### YOUR ASSIGNMENT
Look through the data below for the line with "82 341 2.08", and transcribe it exactly together with each line after it up to and including the line with "279 324 13.42". Give nothing else.

(Records from a dataset)
------------
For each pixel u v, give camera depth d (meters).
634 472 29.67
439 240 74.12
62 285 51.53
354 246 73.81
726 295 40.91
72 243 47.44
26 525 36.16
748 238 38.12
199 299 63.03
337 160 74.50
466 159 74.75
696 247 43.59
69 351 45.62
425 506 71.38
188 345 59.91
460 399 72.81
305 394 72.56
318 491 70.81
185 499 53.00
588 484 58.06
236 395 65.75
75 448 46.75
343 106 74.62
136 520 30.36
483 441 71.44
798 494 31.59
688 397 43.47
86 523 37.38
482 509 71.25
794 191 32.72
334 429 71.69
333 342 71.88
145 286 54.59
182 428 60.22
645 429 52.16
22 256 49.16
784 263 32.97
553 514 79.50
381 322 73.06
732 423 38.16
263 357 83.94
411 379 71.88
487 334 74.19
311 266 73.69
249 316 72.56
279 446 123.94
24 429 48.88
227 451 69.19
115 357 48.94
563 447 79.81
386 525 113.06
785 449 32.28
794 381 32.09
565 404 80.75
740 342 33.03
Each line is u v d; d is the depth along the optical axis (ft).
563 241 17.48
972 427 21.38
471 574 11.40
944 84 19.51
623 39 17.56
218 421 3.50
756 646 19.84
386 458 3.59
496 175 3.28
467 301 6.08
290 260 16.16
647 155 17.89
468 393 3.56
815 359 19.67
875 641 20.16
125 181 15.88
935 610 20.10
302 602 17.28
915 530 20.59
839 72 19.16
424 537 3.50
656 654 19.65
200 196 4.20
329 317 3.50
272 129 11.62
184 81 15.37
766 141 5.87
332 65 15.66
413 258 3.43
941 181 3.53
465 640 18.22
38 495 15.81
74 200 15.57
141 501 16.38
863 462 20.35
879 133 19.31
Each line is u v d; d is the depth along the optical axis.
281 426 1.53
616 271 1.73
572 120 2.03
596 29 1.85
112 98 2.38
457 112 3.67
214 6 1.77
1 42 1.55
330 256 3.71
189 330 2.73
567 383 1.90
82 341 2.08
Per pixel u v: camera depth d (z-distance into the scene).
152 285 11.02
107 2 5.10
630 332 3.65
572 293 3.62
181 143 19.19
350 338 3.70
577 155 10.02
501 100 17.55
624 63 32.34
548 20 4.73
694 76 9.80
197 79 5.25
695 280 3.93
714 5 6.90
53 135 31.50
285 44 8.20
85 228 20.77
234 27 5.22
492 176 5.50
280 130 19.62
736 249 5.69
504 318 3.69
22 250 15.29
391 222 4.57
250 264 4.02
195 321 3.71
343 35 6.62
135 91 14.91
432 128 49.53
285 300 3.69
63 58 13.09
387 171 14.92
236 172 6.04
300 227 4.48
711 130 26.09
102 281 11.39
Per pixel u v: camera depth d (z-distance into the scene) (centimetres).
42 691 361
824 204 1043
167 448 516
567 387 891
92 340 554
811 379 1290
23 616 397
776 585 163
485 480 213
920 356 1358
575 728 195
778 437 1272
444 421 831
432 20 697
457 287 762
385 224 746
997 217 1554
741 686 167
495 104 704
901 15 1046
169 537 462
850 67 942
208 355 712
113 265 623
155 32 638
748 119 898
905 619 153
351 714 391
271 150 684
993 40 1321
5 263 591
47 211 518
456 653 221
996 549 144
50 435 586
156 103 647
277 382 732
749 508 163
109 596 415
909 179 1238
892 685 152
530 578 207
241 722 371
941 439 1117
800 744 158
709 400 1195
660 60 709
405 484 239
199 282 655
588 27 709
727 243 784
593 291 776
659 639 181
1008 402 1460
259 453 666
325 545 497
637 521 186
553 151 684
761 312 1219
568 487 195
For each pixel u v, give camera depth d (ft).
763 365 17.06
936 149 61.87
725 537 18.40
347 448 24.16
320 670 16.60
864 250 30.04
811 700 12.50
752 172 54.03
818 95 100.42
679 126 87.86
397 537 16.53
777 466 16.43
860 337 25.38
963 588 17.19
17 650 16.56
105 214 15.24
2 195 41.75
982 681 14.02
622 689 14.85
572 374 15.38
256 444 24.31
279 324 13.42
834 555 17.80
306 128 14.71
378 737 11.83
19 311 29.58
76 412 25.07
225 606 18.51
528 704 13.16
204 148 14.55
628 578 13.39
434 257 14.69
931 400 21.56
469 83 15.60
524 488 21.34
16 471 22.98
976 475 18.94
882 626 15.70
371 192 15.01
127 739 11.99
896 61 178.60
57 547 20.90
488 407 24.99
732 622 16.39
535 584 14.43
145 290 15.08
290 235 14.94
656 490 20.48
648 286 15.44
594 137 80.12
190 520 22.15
------------
### RESPONSE TO THIS EXERCISE
82 341 2.08
Per pixel u v: camera depth d (z-distance into the scene).
152 285 11.02
107 2 5.10
630 332 3.65
572 293 3.62
181 143 19.19
350 338 3.70
577 155 10.02
501 100 17.55
624 63 32.34
548 20 4.73
694 76 9.80
197 79 5.25
695 280 3.93
714 5 6.90
53 135 31.50
285 44 8.20
85 228 20.77
234 27 5.22
492 176 5.50
280 130 19.62
736 249 5.69
504 318 3.69
22 250 15.29
391 222 4.57
250 264 4.02
195 321 3.71
343 35 6.62
135 91 14.91
432 128 49.53
285 300 3.69
63 58 13.09
387 171 14.92
236 172 6.04
300 227 4.48
711 130 26.09
102 281 11.39
Per pixel u v: camera depth d (z-distance into the scene) (centimetres).
42 691 361
824 204 1043
167 448 516
567 387 891
92 340 554
811 379 1290
23 616 397
776 585 163
485 480 213
920 356 1358
575 728 195
778 437 1272
444 421 831
432 20 697
457 287 762
385 224 746
997 217 1554
741 686 167
495 104 704
901 15 1046
169 537 462
850 67 942
208 355 712
113 265 623
155 32 638
748 119 898
905 619 153
351 714 391
271 150 684
993 40 1321
5 263 591
47 211 518
456 653 221
996 549 144
50 435 586
156 103 647
277 382 732
749 508 163
109 596 415
909 179 1238
892 685 152
530 578 207
241 722 371
941 439 1117
800 744 158
709 400 1195
660 60 709
405 484 239
199 282 655
588 27 709
727 243 784
593 291 776
659 639 181
1008 402 1460
259 453 666
325 545 497
637 521 186
553 151 684
761 312 1219
568 487 195
For each pixel u v, give camera depth d (ft).
763 365 17.06
936 149 61.87
725 537 18.40
347 448 24.16
320 670 16.60
864 250 30.04
811 700 12.50
752 172 54.03
818 95 100.42
679 126 87.86
397 537 16.53
777 466 16.43
860 337 25.38
963 588 17.19
17 650 16.56
105 214 15.24
2 195 41.75
982 681 14.02
622 689 14.85
572 374 15.38
256 444 24.31
279 324 13.42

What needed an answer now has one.